Sécurisation du forum
Retard anormal et insécurité assurée
La police est censée assurer les participants à certains événements dont le forum sur la gestion de la crise du nord du Mali. Et normalement, les agents de police sont présents sur les lieux bien avant l’arrivée des organisateurs. Mais hier, c’est à 9h30 minutes que les éléments du Groupement mobile de sécurité (Gms) ont débarqué au Cicb (Centre international des conférences de Bamako) où le début des travaux étaient prévus à 9h. Pourtant, vingt-quatre auparavant, les agents, qui étaient à cran, ont bien fait leur travail. Avant d’accéder à la salle, tout le monde passait au détecteur, les sacs, notamment ceux des dames, étaient minutieusement fouillés. Tout cela, c’était parce que le chef de l’Etat devait présider la cérémonie d’ouverture du forum. D’ailleurs, une fois Dioncounda Traoré à l’intérieur de l’enceinte, les portes ont été soigneusement fermées et des centaines de personnes ont dû patienter au dehors. Après son départ, et le lendemain des travaux également, il n’y avait plus aucun contrôle, et n’importe qui pouvait entrer avec n’importe quoi, et faire ce qu’il voulait. C’est dire qu’après Dioncounda Traoré, le déluge. On s’en f…
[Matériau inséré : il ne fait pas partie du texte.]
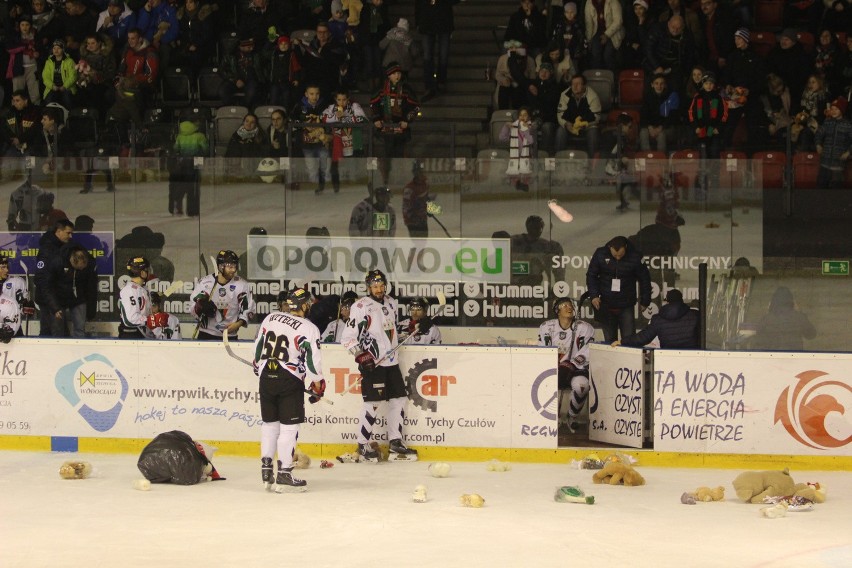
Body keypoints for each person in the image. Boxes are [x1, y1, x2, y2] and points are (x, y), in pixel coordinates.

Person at [340, 269, 418, 462]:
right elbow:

Quant à la protection civile, qui est pourtant un des rares services à fonctionner normalement, à faire correctement son travail, elle n’est arrivée qu’à 9h50mn. Connaitrait-elle, elle aussi, la crise financière qui sévit au Mali depuis le 22 mars 2012, crise qui ferait qu’elle manque de carburant ?
six panels de travail
De belles résolutions en perspectives
C’est un volumineux document, plusieurs centaines de pages, qui a servi de base de travail aux centaines de participants au forum sur la gestion de la crise du nord du Mali. Mais pour bien faire le travail, ceux-ci ont été invités à s’inscrire dans six panels de travail. Ce sont : 1) présentation et bilan de la mise en œuvre des différents instruments juridiques ayant mis fin aux rébellions passées et la préparation des futures négociations, 2) questions de sécurité et de paix, enjeux géostratégiques, perspectives à moyen et long termes, 3) gestion des populations en cas de guerre, 4) place et rôle des médias en temps de conflit, 5) questions juridiques, 6) questions genre et conflits. Ces panels ont effectivement commencé à travailler de la fin de la cérémonie d’ouverture, samedi, au dimanche à 13h.